§ EXTRACTED RECORDS

►

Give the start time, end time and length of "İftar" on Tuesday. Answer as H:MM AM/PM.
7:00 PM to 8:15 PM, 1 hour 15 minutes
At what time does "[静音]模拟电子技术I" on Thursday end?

◄
►

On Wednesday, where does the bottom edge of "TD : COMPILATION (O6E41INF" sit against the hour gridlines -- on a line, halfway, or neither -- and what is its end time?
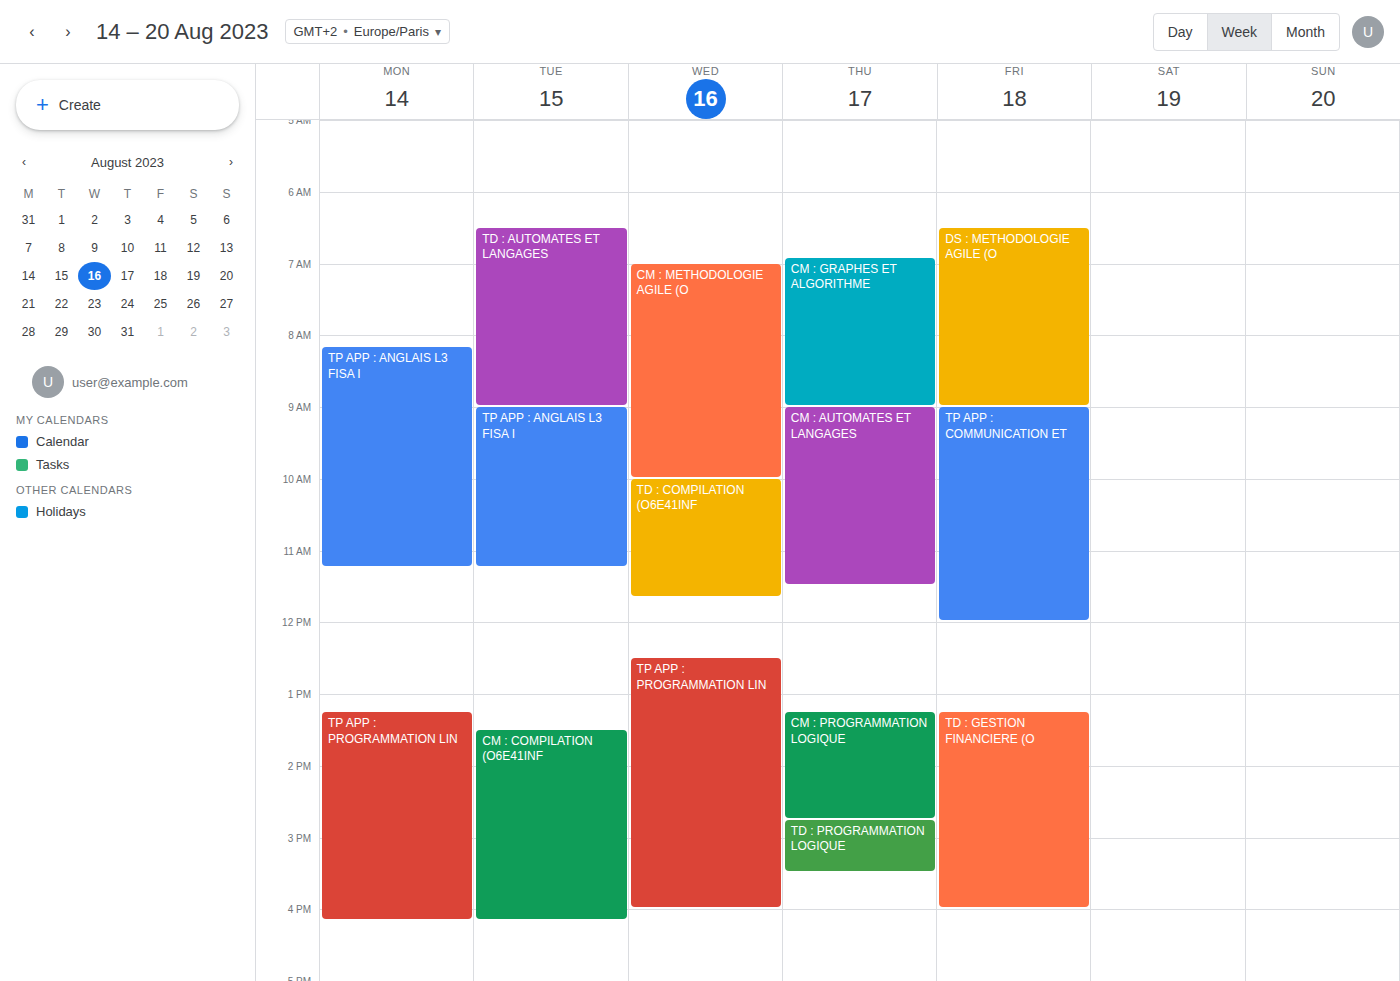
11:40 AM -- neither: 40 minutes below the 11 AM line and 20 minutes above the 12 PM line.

◄

§ EXERCISE REQUIREMENTS
Can you reproduce word for word the lines between the one containing "On Wednesday, where" and the one containing "11:40 AM -- neither: 40", inclusive, leaving out the pictures?

§ EXERCISE SOLUTION
On Wednesday, where does the bottom edge of "TD : COMPILATION (O6E41INF" sit against the hour gridlines -- on a line, halfway, or neither -- and what is its end time?
11:40 AM -- neither: 40 minutes below the 11 AM line and 20 minutes above the 12 PM line.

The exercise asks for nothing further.